**REQUIRED ACTION**
In the rows from the line with "Snavssamler" through the end, change "Grohe" to "Hansgrohe" and reproduce those lines with no other changes. Leave the pictures out of your answer.

**INPUT DATA**
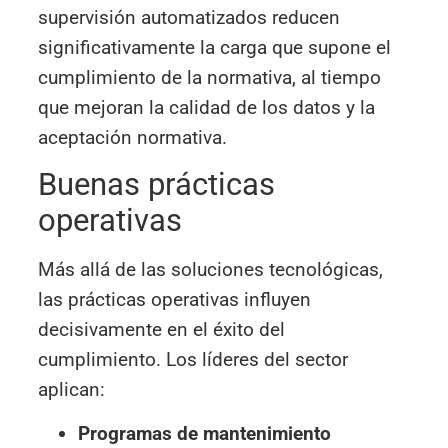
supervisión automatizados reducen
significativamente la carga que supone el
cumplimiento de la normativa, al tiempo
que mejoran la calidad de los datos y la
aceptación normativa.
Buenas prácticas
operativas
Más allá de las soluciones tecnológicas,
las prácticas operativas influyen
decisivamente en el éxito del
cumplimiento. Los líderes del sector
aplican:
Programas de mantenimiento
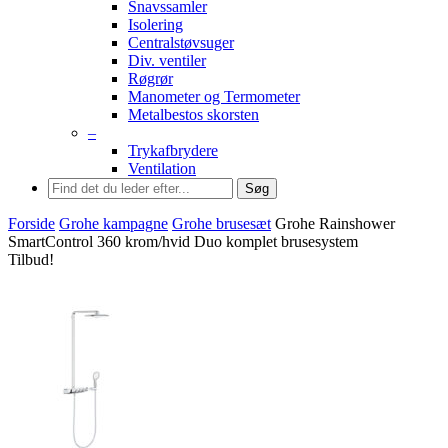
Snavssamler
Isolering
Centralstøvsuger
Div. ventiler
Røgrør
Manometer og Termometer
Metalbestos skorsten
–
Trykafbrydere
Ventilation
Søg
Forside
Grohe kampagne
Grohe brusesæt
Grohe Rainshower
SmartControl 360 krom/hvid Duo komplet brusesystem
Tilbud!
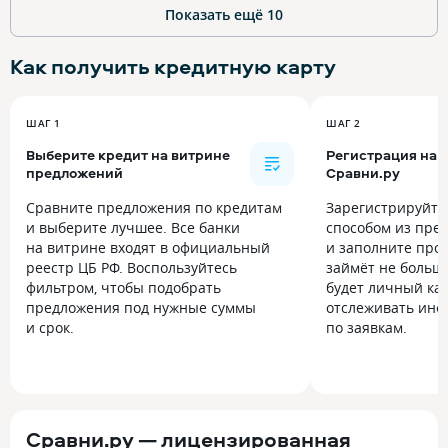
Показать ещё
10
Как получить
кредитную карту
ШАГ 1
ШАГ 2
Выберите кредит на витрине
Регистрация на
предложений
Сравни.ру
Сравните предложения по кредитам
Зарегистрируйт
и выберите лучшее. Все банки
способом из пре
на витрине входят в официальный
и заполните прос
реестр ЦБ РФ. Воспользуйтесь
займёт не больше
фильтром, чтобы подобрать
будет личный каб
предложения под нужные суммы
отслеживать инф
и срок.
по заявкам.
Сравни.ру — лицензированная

**RESULT OF THE EXERCISE**
Snavssamler
Isolering
Centralstøvsuger
Div. ventiler
Røgrør
Manometer og Termometer
Metalbestos skorsten
–
Trykafbrydere
Ventilation
Søg
Forside
Hansgrohe kampagne
Hansgrohe brusesæt
Hansgrohe Rainshower
SmartControl 360 krom/hvid Duo komplet brusesystem
Tilbud!
Показать ещё
10
Как получить
кредитную карту
ШАГ 1
ШАГ 2
Выберите кредит на витрине
Регистрация на
предложений
Сравни.ру
Сравните предложения по кредитам
Зарегистрируйт
и выберите лучшее. Все банки
способом из пре
на витрине входят в официальный
и заполните прос
реестр ЦБ РФ. Воспользуйтесь
займёт не больше
фильтром, чтобы подобрать
будет личный каб
предложения под нужные суммы
отслеживать инф
и срок.
по заявкам.
Сравни.ру — лицензированная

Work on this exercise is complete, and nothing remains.